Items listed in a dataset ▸
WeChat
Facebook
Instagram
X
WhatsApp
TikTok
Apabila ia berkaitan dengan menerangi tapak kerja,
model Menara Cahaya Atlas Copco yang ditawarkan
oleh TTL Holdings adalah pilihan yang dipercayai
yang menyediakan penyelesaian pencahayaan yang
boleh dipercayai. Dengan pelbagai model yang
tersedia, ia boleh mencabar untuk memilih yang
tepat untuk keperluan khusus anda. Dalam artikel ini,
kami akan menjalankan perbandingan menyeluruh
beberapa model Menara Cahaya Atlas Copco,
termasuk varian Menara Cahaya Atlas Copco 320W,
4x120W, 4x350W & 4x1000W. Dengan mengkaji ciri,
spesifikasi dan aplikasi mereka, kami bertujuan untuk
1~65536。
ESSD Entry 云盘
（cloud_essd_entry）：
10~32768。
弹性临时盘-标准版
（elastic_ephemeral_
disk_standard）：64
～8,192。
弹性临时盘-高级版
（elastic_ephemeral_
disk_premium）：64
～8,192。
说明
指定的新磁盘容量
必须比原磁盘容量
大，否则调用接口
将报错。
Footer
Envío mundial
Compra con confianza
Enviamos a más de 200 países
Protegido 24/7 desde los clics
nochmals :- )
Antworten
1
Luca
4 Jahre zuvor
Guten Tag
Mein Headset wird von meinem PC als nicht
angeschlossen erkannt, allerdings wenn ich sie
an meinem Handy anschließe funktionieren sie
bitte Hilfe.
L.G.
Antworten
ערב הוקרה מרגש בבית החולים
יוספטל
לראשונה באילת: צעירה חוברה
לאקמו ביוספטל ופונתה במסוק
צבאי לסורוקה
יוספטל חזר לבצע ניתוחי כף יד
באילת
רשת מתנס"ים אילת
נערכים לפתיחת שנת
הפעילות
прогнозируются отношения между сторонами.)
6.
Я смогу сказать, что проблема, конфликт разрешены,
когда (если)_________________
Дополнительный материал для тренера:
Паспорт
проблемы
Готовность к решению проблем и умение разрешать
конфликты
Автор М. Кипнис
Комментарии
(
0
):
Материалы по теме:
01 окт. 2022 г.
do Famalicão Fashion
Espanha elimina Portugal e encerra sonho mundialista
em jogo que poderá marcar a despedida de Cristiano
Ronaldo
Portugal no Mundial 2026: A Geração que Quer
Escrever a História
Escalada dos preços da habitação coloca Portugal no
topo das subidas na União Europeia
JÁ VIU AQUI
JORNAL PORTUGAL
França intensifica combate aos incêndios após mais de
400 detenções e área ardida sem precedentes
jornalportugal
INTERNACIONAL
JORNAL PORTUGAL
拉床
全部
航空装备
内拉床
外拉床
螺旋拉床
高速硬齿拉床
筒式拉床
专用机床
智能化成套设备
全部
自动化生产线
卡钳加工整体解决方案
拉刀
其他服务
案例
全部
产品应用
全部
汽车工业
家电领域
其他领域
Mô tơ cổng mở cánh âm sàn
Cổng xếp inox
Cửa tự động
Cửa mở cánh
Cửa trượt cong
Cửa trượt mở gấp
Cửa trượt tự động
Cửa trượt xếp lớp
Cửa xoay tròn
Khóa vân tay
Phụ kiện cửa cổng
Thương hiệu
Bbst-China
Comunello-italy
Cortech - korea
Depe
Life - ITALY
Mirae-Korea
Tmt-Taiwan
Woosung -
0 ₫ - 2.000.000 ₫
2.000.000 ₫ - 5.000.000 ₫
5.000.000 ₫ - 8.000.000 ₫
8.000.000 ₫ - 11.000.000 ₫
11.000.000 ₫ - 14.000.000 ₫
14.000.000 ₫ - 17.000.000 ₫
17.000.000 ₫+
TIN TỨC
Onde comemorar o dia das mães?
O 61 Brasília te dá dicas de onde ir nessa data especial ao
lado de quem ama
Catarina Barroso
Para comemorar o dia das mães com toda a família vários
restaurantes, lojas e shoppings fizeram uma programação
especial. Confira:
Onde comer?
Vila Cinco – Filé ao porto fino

TASK GOAL ▸ Recast the entries from the very first line through the line containing "Protegido 24/7 desde los clics" as a numbered list, with blank lines omitted.

ANSWER SECTION ▸
1. WeChat
2. Facebook
3. Instagram
4. X
5. WhatsApp
6. TikTok
7. Apabila ia berkaitan dengan menerangi tapak kerja,
8. model Menara Cahaya Atlas Copco yang ditawarkan
9. oleh TTL Holdings adalah pilihan yang dipercayai
10. yang menyediakan penyelesaian pencahayaan yang
11. boleh dipercayai. Dengan pelbagai model yang
12. tersedia, ia boleh mencabar untuk memilih yang
13. tepat untuk keperluan khusus anda. Dalam artikel ini,
14. kami akan menjalankan perbandingan menyeluruh
15. beberapa model Menara Cahaya Atlas Copco,
16. termasuk varian Menara Cahaya Atlas Copco 320W,
17. 4x120W, 4x350W & 4x1000W. Dengan mengkaji ciri,
18. spesifikasi dan aplikasi mereka, kami bertujuan untuk
19. 1~65536。
20. ESSD Entry 云盘
21. （cloud_essd_entry）：
22. 10~32768。
23. 弹性临时盘-标准版
24. （elastic_ephemeral_
25. disk_standard）：64
26. ～8,192。
27. 弹性临时盘-高级版
28. （elastic_ephemeral_
29. disk_premium）：64
30. ～8,192。
31. 说明
32. 指定的新磁盘容量
33. 必须比原磁盘容量
34. 大，否则调用接口
35. 将报错。
36. Footer
37. Envío mundial
38. Compra con confianza
39. Enviamos a más de 200 países
40. Protegido 24/7 desde los clics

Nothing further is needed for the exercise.